======== EXTRACTED TEXT

# Five Things I LOVE About This Place



## Dassie (17/2/15)

Feeling all warm and fuzzy today, so I though I would gush a bit 

1. We are family. Families don't always agree on everything, but we are bound by something common - a passion we share. We are bound too by gratefulness - grateful that we will live happier healthier lives because we found this awesome thing called "Vaping" and these awesome people to share it with. We sort our sh*t out and come out stronger on the other end for it. We celebrate with each other and we carry each other when life happens. We never take each other or this amazing community for granted. And family fights for family.

2. When we find a troll, we slaughter it and have a braai.

3. We are surrounded by wise men. Wise in the ways of Vape and wise in life. We grow from their instruction and revel in their mentorship and acceptance. We give what we have learnt freely.

4. We make people happy by paying it forward, and we are here because others did. What we have is special, and we want others to have it too. I have never been any place where so many give so selflessly of their stuff, and their knowledge and their time, but mostly of their passion.

5.We are at the beginning of a revolution. Many of us will live longer because we found this place. These are exciting times. The movement is bigger than any one of us. If we don't stop giving, nothing can stop us.

Viva the Vape and Viva this Place!

Reactions: Like 4 | Winner 9


----------



## Andre (17/2/15)

================

### PARTS OF THE EXERCISE:
1: The forum thread above names the things people on this forum give selflessly. List every one of them.
2: In the forum thread above, how many "Winner" reactions did Dassie's post receive?
3: Take the forum thread about the vaping community further from the point where it stops.

======== SUPPLIED INFORMATION

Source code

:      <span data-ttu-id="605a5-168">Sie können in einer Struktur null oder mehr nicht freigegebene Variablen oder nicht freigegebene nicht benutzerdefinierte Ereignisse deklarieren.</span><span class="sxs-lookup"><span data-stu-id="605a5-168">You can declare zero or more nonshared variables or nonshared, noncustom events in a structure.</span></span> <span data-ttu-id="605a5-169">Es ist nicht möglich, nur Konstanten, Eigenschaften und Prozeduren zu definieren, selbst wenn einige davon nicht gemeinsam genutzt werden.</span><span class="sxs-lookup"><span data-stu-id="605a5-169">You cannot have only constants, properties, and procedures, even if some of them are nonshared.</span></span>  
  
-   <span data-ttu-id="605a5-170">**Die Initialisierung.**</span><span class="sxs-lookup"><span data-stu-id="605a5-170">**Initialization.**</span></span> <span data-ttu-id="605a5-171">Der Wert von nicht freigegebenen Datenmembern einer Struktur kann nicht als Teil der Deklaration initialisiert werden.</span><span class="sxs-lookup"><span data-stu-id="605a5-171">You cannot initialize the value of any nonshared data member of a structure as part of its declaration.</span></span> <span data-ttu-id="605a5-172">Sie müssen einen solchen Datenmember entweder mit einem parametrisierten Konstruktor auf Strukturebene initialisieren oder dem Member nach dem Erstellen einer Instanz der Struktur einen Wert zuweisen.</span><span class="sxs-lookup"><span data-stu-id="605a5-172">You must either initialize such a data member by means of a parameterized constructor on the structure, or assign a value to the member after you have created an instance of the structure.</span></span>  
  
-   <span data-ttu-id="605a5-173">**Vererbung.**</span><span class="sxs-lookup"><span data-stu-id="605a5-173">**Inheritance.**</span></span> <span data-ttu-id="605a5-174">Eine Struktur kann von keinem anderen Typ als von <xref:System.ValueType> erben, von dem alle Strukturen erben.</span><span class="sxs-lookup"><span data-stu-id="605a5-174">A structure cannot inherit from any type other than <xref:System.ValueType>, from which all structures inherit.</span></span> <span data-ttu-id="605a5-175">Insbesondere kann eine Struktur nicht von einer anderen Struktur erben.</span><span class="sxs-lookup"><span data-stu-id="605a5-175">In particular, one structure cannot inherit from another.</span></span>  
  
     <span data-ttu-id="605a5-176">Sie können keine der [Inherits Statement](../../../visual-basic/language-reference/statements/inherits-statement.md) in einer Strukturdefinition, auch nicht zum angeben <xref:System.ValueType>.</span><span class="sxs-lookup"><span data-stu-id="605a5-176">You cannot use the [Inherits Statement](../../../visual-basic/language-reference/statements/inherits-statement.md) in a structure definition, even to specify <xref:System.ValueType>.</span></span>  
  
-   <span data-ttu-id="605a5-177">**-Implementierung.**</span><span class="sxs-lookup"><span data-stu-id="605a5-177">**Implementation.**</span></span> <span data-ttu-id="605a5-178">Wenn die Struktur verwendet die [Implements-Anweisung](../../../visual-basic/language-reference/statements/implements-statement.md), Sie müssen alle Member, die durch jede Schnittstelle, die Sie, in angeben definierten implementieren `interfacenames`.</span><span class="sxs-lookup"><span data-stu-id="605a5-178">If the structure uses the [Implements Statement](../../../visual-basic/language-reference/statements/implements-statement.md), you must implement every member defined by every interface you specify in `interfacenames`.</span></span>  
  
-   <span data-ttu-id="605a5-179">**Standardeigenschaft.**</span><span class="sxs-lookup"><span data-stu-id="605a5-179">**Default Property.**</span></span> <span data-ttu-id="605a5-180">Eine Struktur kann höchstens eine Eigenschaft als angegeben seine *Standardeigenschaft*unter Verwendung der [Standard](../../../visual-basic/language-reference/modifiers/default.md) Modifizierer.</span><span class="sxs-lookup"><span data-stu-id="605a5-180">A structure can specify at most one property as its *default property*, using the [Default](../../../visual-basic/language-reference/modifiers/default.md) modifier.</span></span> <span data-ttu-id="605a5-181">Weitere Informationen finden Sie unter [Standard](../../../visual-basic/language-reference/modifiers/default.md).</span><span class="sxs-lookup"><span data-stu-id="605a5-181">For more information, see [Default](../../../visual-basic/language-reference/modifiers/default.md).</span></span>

================

### EXPECTED OUTPUTS:
1: their stuff, their knowledge, their time, their passion

2: 9

3:
Amen to that, @Dassie.

Reactions: Like 1


----------



## Dassie (17/2/15)

Andre said:


> Amen to that, @Dassie.


Every now and again I like to remember what I found here


----------



## ESH (18/2/15)

I could not have said it better.
@Dassie you are a king among men, having shared your awesome builds, re-wicking and custom mech endeavors with us.
I have seen how you have lived the pay it forward philosophy, SIR I SALUTE YOU. (Said while standing and saluting) 

This is indeed a place for us, the vaping community, and I'm proud to be associated with all of the members of this forum.

Long live the community.

Reactions: Like 2 | Agree 1 | Thanks 1


----------



## free3dom (18/2/15)

Finally found this thread (again) by the legendary @Dassie - it got lost in the downtime 

Spot on bud! Couldn't agree more

Reactions: Like 1


----------



## Silver (19/2/15)

Superb post @Dassie 

You captured and described it so well!
Thank you!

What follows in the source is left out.